Dutta V. Amica Mutual Insurance Company

The case was conducted by the court of Uttah district in Texas state. The plantiffs were Nader Dutta and Chizuko Dutta while the defendants were Amica Mutual Insurance Company. The Dutta family suffered as a result of being hit by an automobile. The Duttas attempted to seek compensation from their own insurance carrier, Amica, in accordance with the underinsured motorist clause of their insurance contract after receiving the driver’s insurance’s policy limits. Amica turned down coverage. The Duttas filed this lawsuit, arguing that Amica’s denial of coverage violated both contractual and extra-contractual obligations to the plaintiffs. Both parties agreed that Texas law applied to the contractual claims made by the Duttas. Amica requested summary judgment on all claims in a Motion for Summary Judgment. The Texas Supreme Court decided Allstate v. Irwin in 2021, after the deadline to amend the pleadings in this case had passed. Two crucial Texas legal principles were clarified by Irwin II and cases that followed it.

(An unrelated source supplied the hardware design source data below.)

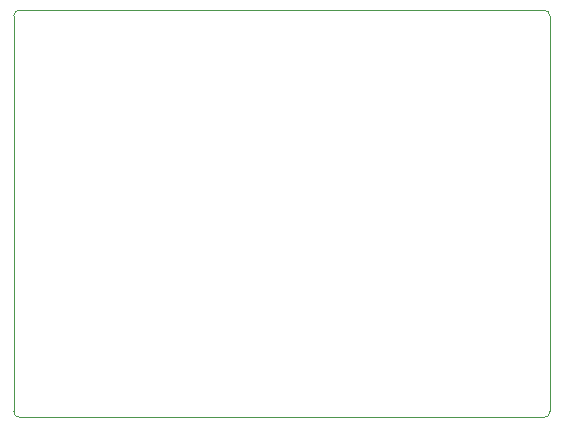
<source format=gbr>
%TF.GenerationSoftware,KiCad,Pcbnew,8.0.6*%
%TF.CreationDate,2024-12-06T19:29:04-08:00*%
%TF.ProjectId,ohmnote,6f686d6e-6f74-4652-9e6b-696361645f70,rev?*%
%TF.SameCoordinates,Original*%
%TF.FileFunction,Profile,NP*%
%FSLAX46Y46*%
G04 Gerber Fmt 4.6, Leading zero omitted, Abs format (unit mm)*
G04 Created by KiCad (PCBNEW 8.0.6) date 2024-12-06 19:29:04*
%MOMM*%
%LPD*%
G01*
G04 APERTURE LIST*
%TA.AperFunction,Profile*%
%ADD10C,0.050000*%
%TD*%
G04 APERTURE END LIST*
D10*
X126708000Y-109200000D02*
G75*
G02*
X126200000Y-108692000I0J508000D01*
G01*
X171092000Y-74700000D02*
G75*
G02*
X171600000Y-75208000I0J-508000D01*
G01*
X171600000Y-75208000D02*
X171600000Y-108692000D01*
X126200000Y-108692000D02*
X126200000Y-75208000D01*
X171600000Y-108692000D02*
G75*
G02*
X171092000Y-109200000I-508000J0D01*
G01*
X126200000Y-75208000D02*
G75*
G02*
X126708000Y-74700000I508000J0D01*
G01*
X171092000Y-109200000D02*
X126708000Y-109200000D01*
X126708000Y-74700000D02*
X171092000Y-74700000D01*
M02*

</source>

The court ordered that within 28 days of the entry of the judgment on April 2022, the Duttas were given permission to alter their complaint; failure to do so will result in a dismissal without cause. The parties were required to meet and consult, and within 45 days of the entry of this order, file a status report notifying the court whether any more briefing will be required on the Motion for Summary Judgment, and if so, the date for such briefing. The July 19, 2022 trial date was cancelled. If the parties elect to file an updated Complaint and request further briefing on the Motion, a new scheduling order shall be issued. As much as the court has not yet found both parties at fault due to accusations of breach of contract, the parties should try to settle their disagreement out of court. It will give the court an easier time and none of the parties will face significant losses. However, the insurance company should cover the costs for the accident.


Kettering, K. C. (2021). Coordination of the Uniform Commercial Code and Common Law. Available at SSRN 3964328.Raskin, M. (2016). The law and legality of smart contracts. Geo. L. Tech. Rev., 1, 305.